* _JOB ITEM_:
Filter the entries below, keeping only lines with "Fragebögen".

* _INFORMATION SUPPLIED_:
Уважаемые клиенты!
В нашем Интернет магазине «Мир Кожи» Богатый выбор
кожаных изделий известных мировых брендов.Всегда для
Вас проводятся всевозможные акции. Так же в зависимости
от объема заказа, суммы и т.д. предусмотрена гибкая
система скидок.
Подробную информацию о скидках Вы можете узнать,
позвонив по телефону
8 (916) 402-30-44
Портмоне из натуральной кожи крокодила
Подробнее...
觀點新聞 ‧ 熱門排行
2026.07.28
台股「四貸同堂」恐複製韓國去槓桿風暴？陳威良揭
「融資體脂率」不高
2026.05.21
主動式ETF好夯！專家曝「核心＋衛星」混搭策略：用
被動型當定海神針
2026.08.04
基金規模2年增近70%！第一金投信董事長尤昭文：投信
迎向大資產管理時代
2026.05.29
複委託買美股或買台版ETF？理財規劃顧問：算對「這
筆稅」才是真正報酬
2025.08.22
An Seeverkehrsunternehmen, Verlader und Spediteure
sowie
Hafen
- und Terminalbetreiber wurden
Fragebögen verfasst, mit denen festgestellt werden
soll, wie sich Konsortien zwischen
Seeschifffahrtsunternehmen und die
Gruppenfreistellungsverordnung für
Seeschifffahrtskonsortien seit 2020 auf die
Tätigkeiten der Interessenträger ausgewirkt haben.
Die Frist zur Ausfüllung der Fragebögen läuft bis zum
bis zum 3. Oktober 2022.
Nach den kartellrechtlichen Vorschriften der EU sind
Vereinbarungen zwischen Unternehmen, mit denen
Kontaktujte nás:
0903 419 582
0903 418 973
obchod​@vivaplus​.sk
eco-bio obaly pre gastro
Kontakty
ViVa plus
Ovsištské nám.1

* _REPLY_:
Fragebögen verfasst, mit denen festgestellt werden
Die Frist zur Ausfüllung der Fragebögen läuft bis zum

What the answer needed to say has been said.